Education is not limited to degrees though. When I say this, I want you to understand that while I am not in my "dream job" I am not starving either. I have a dream list and I have accomplished 99% of them because I put in time and effort. One of my dreams is to speak Japanese on the native level which will lead to translation opportunities. Before I came back from Okinawa, I actually landed a full time job as a interpreter for the Christian church over in Japan but I declined the offer because I wanted to get a double major in International Affairs and History.

These days, certifications will actually lead to more financial opportunities than the Old Boy program. I will probably get some hate mail here. but the more you have in skills that have a high demand, the more likely you will be able to earn more money. Right now programming languages and computer graphics are in demand along with nanotechnology. So a four year degree form those fields will lead to steady money if you are interested in it. If you are not, the quality of your work will be poor and it will only lead to a waste of time because you will not want to do it in the future.

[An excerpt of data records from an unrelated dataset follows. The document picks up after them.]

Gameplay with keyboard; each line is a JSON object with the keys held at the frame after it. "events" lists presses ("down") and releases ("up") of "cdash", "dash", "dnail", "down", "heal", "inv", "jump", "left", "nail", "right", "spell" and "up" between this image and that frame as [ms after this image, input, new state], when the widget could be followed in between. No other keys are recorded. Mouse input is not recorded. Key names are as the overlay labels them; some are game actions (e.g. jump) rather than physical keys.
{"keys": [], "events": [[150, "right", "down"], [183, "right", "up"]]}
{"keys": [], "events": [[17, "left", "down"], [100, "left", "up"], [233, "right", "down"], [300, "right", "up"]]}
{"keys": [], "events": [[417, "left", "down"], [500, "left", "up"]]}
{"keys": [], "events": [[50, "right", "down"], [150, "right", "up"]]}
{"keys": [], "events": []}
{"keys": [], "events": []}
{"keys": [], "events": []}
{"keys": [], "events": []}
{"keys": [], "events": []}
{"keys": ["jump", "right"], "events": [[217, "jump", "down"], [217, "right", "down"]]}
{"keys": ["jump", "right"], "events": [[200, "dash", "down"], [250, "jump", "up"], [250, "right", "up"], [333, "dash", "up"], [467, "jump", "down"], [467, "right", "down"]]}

The most important thing to do is plan ahead. If you are young and are reading this, then obviously getting a job while in high school should be your goal. You should also try to get some under the table work and put the money away. When you do this save from freshman year to senior year. More than likely it will be at minimum wage, but you should able to save enough for college for at least the first two years. Afterwards, do not enter college right away unless you have scholarships to cover the other half of your studies. This means that in order to save for college, you might have to work 5 years and not have the luxury of buying stuff that loses value, but investing in yourself will only cause you to flourish and society and live a well balanced life. It will also help you keep an open mind and give you a chance to think about investing and give way to credible research. Frugality is the best way to reach this goal, not mommy and daddy. Frugal people are independent; not self-dependant. If you have a trust fund, then work to build up security while going to school. You will be able to travel leaps and bounds if you have the cash to do so.

When in college, remember that the object is to keep your money in the bank. You will experience losses in earnings while being in college, so you need to prepare for that. Consider going to community college first then transfer to a 4 year afterwards. You will cut costs substantially by following this advise. Also do not buy all of your textbooks from the store. They will rip you off and overcharge you the value of the text book. If you can get a friend's e-book file of the textbook, ask if you can download his/her's copy. And sometimes the book stores put the e-books on file in order to sell them at a cheaper rate than the hard copy text book. Find a apartment (preferably a studio) close to campus so you do not get ripped off on their parking. Remember that the best way top save money is to not waste money. Shed unwanted bills and do not fall for any of the credit card gimmicks that is often regurgitated by Chase or MasterCard: they make their money by keeping you in debt. They did not build their business off of rich people-- they often pay in cash.

I bypassed all the campus scams and came away with little debt, but if I had to do it over again, I might of taken less classes. Other than that, I have no regrets. I did however make the mistake of getting a student loan when I could have broken up the semester payment into 3 chunks. They do not tell you about that. Often you have to inquire about alternative payment options. There is no use in going broke over stuff that does not matter. If there is a option, use it if it will keep you out of debt. Overall, if you are following a budget and the strategies in the Frugality special, you should not be experiencing any difficulties in paying your tutition.